Kepala Pusat Data dan Informasi (Kapusdatin) BNPB, Abdul Muhari, menjelaskan bahwa Kabupaten Agam masih menjadi satu-satunya wilayah di Sumatera Barat yang berstatus tanggap darurat. Ia menyebutkan, longsor susulan masih terjadi di daerah tersebut hingga tiga hari yang lalu.

“Untuk kabupaten kota di Sumatera Barat, ini masih ada perpanjangan status tanggap darurat di satu kabupaten, yaitu Agam. Kabupaten Agam ini yang beberapa kali hingga tiga hari yang lalu itu masih ada bencana longsor susulan,” kata Abdul Muhari, dikutip dari kanal YouTube BNPB Indonesia, Senin (05/01/2026).

Selain longsor, banjir lumpur yang disertai batu-batu besar atau yang dikenal sebagai Galodo, juga masih terjadi. BNPB mengidentifikasi penyebabnya adalah adanya rekahan di bagian hulu sungai.

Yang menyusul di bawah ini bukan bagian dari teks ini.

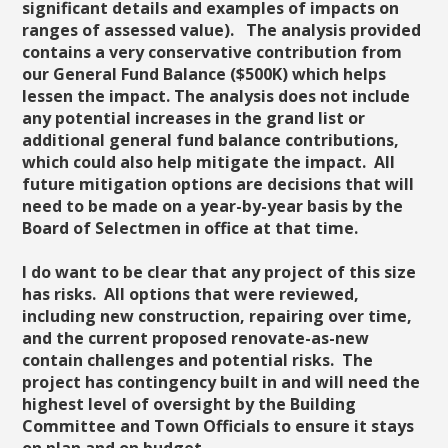
significant details and examples of impacts on
ranges of assessed value). The analysis provided
contains a very conservative contribution from
our General Fund Balance ($500K) which helps
lessen the impact. The analysis does not include
any potential increases in the grand list or
additional general fund balance contributions,
which could also help mitigate the impact. All
future mitigation options are decisions that will
need to be made on a year-by-year basis by the
Board of Selectmen in office at that time.
I do want to be clear that any project of this size
has risks. All options that were reviewed,
including new construction, repairing over time,
and the current proposed renovate-as-new
contain challenges and potential risks. The
project has contingency built in and will need the
highest level of oversight by the Building
Committee and Town Officials to ensure it stays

“Jadi banjir lumpur diikuti oleh batu-batu besar yang di daerah disebut Galodo itu masih terjadi. Karena memang di bagian hulunya terdeteksi ada rekahan-rekahan yang kalau ada hujan dengan intensitas sedang tapi durasi lama ini masih berpotensi untuk terjadi longsor susulan,” jelasnya.

Upaya Mitigasi dan Normalisasi Saluran

Saat ini, BNPB terus memantau dan melakukan langkah-langkah mitigasi untuk meminimalkan potensi bencana susulan di Kabupaten Agam. Abdul Muhari menambahkan, wilayah Sumatera Barat lainnya sudah tidak ada lagi yang berstatus tanggap darurat dan telah memasuki masa transisi darurat.

“Jadi semuanya saat ini sudah dalam transisi darurat,” ujarnya.

Advertisement

BNPB juga terus melakukan modifikasi cuaca untuk mengurangi potensi bencana susulan. Hal ini penting mengingat kapasitas daya tampung sungai yang masih terbatas akibat sedimentasi tinggi.

“Karena saat ini kondisi atau kapasitas daya tampung dari saluran-saluran air utama ini sungai dan lain-lain ini masih sangat terbatas karena tingginya sedimentasi dan lain-lain sehingga hujan intensitas sedang pun kalau dia berlangsung lebih dari 2 jam itu bisa membuat luapan air,” terangnya.

Fenomena serupa juga terjadi di wilayah lain, seperti Aceh dan beberapa daerah di Sumatera Barat, termasuk Agam dan Padang, bahkan di Batu Busuak. Keterbatasan daya tampung saluran air utama menjadi penyebab utama luapan air saat hujan.

“Inilah yang terjadi beberapa kali tidak hanya di Aceh tapi juga Sumatera Barat, Agam, Padang, Padang di beberapa kali juga di Batu Busuak yang kita lihat ada sempat beberapa kali laporan visual yang cukup deras karena ini memang kapasitas daya tampung dari saluran utama ini belum optimal,” lanjutnya.

Pemerintah berupaya mempercepat normalisasi saluran air di darat, khususnya di jalur sungai baru yang kerap menyebabkan luapan saat hujan. Rencananya, pengerukan sungai akan dilakukan dari muara ke arah hulu menggunakan kapal dredging yang lebih besar untuk mempercepat pendalaman saluran.

“Jadi tidak hanya di badan sungai yang ada di darat tapi juga nanti mulai dari muara naik ke atas dengan menggunakan kapal dredging yang lebih besar sehingga proses pendalaman saluran ini bisa lebih cepat,” pungkasnya.